Instructions for the task.
Transcribe the CitcomCU thread, starting at the words "- The mst array" and stopping after "- ugh, daunting.".

Exercise passage.

*** Begin section ***

This exact same version of
CitcomCU runs on another cluster without issues.

2) CitcomS was compiled on the same cluster with the same compilers  
and it seems to run fine.

3) On the new cluster the code was compiled with openmpi-1.3 and  
gcc-4.4. On the old cluster
is was compiled with openmpi-1.2.6 and gcc-4.3

Possibilities:
1) Race condition in code - always a possibility, but probably not  
source of this issue:
	- MPI_Isend is always paired with an MPI_Irecv and is always followed  
by an MPI_Waitall.
	- In the test we were running, no markers were being used so E- 
 >parallel.mst1, mst2, mst3 were not being used.
	   (although, its certainly good to have found this problem, and I  
will update this my code).
	   E->parallel.mst is used, but this array is initialized in  
parallel_domain_decomp1.
	- The mst array was also big enough (100 x 100) as the test was only  
on 8 processors.

2) Machine hardware (chipset + gigabit ethernet) - ugh, daunting.

3) Compilers.



On Nov 18, 2009, at 12:13 AM, Eh Tan wrote:

> Hi Magali,
>
> Like Shijie said, the function exchange_id_d20() in CitcomCU is very
> similar to regional_exchange_id_d() in CitcomS. I don't have an
> immediate answer why one works but the other doesn't.
>
> BTW, in your earlier email, you mentioned that the code died inside
> function mass_matrix(). In this email, the code died inside function
> gauss_seidel(). Did the code die at different places randomly?
>
> Eh
>
>
>
> Magali Billen wrote:
>> Hello Eh,
>>
>> This is a run on 8 processors. If I print the stack I get:
>>
>> (gdb) bt
>> #0  0x00002b943e3c208a in opal_progress () from
>> /share/apps/openmpisb-1.3/gcc-4.4/lib/libopen-pal.so.0
>> #1  0x00002b943def5c85 in ompi_request_default_wait_all () from
>> /share/apps/openmpisb-1.3/gcc-4.4/lib/libmpi.so.0
>> #2  0x00002b943df229d3 in PMPI_Waitall () from
>> /share/apps/openmpisb-1.3/gcc-4.4/lib/libmpi.so.0
>> #3  0x0000000000427ef5 in exchange_id_d20 ()
>> #4  0x00000000004166f3 in gauss_seidel ()
>> #5  0x000000000041884b in multi_grid ()
>> #6  0x0000000000418c44 in solve_del2_u ()
>> #7  0x000000000041b151 in solve_Ahat_p_fhat ()
>> #8  0x000000000041b9a1 in solve_constrained_flow_iterative ()
>> #9  0x0000000000411ca6 in general_stokes_solver ()
>> #10 0x0000000000409c21 in main ()
>>
>> I've attached the version of Parallel_related.c that is used... I  
>> have
>> not modified this in anyway
>> from the CIG release of CitcomCU.

*** End section ***

Data below.
*** Begin section ***

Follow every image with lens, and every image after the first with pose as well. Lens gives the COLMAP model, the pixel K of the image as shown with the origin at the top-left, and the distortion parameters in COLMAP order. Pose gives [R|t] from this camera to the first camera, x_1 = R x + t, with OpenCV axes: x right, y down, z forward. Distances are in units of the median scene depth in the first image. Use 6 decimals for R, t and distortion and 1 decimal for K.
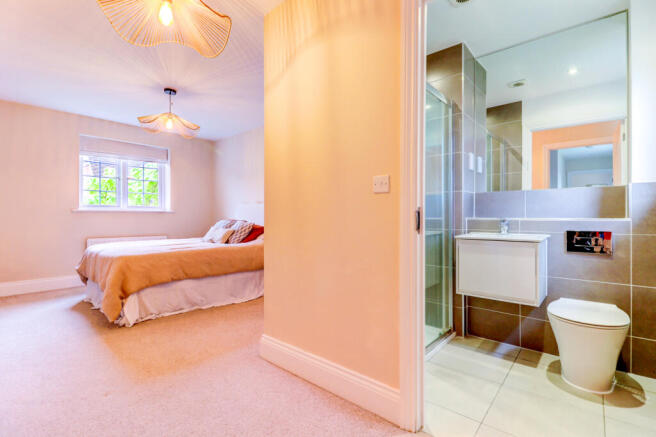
lens RADIAL K [[302.4, 0, 328.0], [0, 302.4, 218.5], [0, 0, 1]] dist [0.002927, -0.013517]
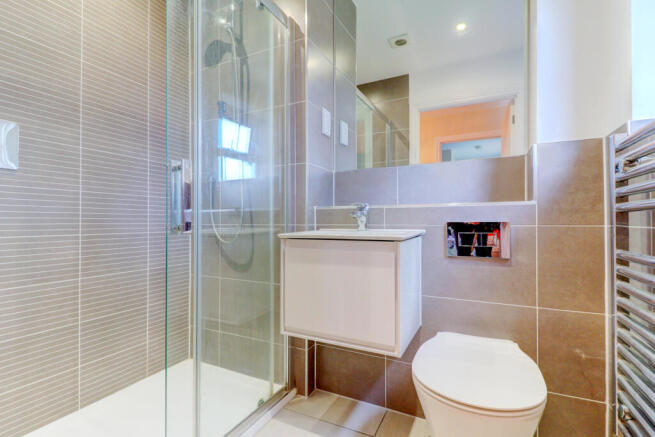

*** End section ***

Exercise result.
- The mst array was also big enough (100 x 100) as the test was only  
on 8 processors.

2) Machine hardware (chipset + gigabit ethernet) - ugh, daunting.